Of course, the process was not nearly so straightforward - nothing is with this intense, fiercely creative woman, known internationally for her riveting exhibitions and relentless drive. In fact, she has been engaging in discussions with numerous institutional suitors, among them New York's Museum of Modern Art, for many years, attempting to settle the fate of her museum-quality collection.
On this day, though, her resolve to keep the collection in Toronto is absolute. "This is the tip of the iceberg," she says. "Of course, I will give more. This is where I live. I wanted to make a document and a history here."
It's a most promising opening volley.
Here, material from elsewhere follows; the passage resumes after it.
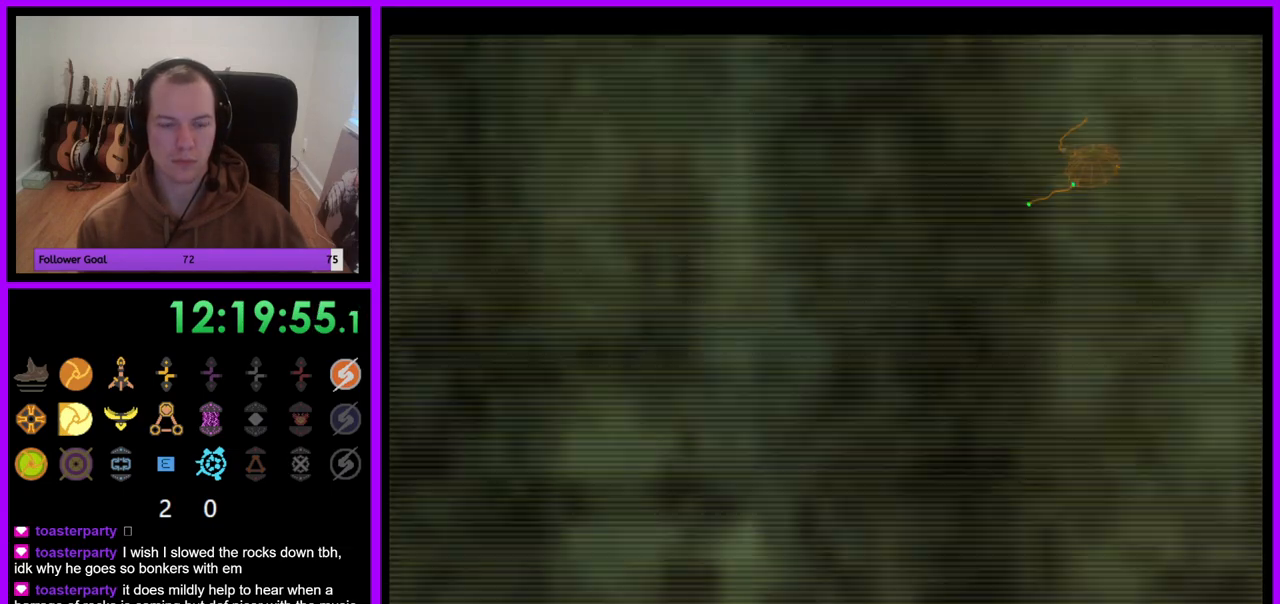
{"buttons": ["L1"], "left_stick": "down", "right_stick": "center", "events": [[117, "L1", "down"], [167, "B", "down"], [267, "B", "up"], [367, "left_stick", "down"]]}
Several of the pieces in the current gift are quintessential works by major international artists, such as Gary Hill's Inasmuch as it is Always Already Taking Place (a tangled nest of video tubes, each presenting a fragment of a male body) and Bill Viola's projection Arc of Descent , which features a man immersing himself in water and then re-emerging, a traumatic baptism/birth. Irish artist James Coleman is represented by his masterwork, Living and Presumed Dead , a slide dissolve piece with a cast of costumed actors and puppets that evokes a medieval pageant play.
Canadian artists, too, are represented, with canonical examples of their art, such as Liz Magor's I Have Always Weighed 98 Pounds , which she exhibited at the Venice Biennale; and Ken Lum's Jantzen Family , in which Lum merged the genres of commercial signage and family portraiture. Ian Wallace's series My Heroes in the Street (Part I - III) chronicles a moment in the birth of the Vancouver school of photo-conceptualism.
Ydessa's collection in its entirety, though, is far deeper, harbouring a dozen major works by acclaimed Vancouver artist Jeff Wall, as well as pieces by leading international luminaries Pipilotti Rist, Bruce Nauman, Louise Bourgeois, Robert Gober and Paul McCarthy, and historic photographers such as August Sander, Walker Evans, Lewis Hine, Brassai and Weegee. Buying with prescience, she assembled a collection that speaks of a singular journey through the art world.
As a dealer in the 1980s, running The Ydessa Gallery, she helped establish the international careers of Wall, Lum and Rodney Graham. With the opening of the Ydessa Hendeles Art Foundation in 1988, her curatorial talents came more prominently to the fore, with exhibitions that brought Canadian and international artists together, and placed artworks in play with other kinds of objects (vintage photography, photojournalism, objets trouvés - from Punch and Judy puppets to Joan Crawford's costume jewellery), achieving alchemical transformations through her juxtapositions.
One 2002 exhibition, which travelled to Munich's Haus der Kunst, combined an exhaustive collection of old teddy bears, and archival photographs of people holding them, with a vintage wind-up Minnie Mouse and two sculptures by Maurizio Cattelan, including a smaller-than-life-
sized sculpture of Hitler in short pants, kneeling in prayer. The show read as an interrogation of our need to believe and belong, and the madness that can ensue from it.
Hendeles was born 1948 in Marburg, Germany. Her parents had survived their incarceration in Auschwitz; the family moved to Canada in 1951. Her opening exhibition at the foundation featured a pile of cast-off clothing, a sculpture by French artist Christian Boltanski. Unwittingly, he had hit a nerve: At Auschwitz, Hendeles's mother was assigned the task of sorting and mending confiscated clothing.
It's the kind of coincidence that fuels her passion for art. "The collection is like a shoot of new growth; it comes out of finding a new history in a new culture," she says, alluding to her immigrant experience. "Most collections are like chopped-up wood," she laughs, "but this one is like a tree. It grew organically, and its still standing."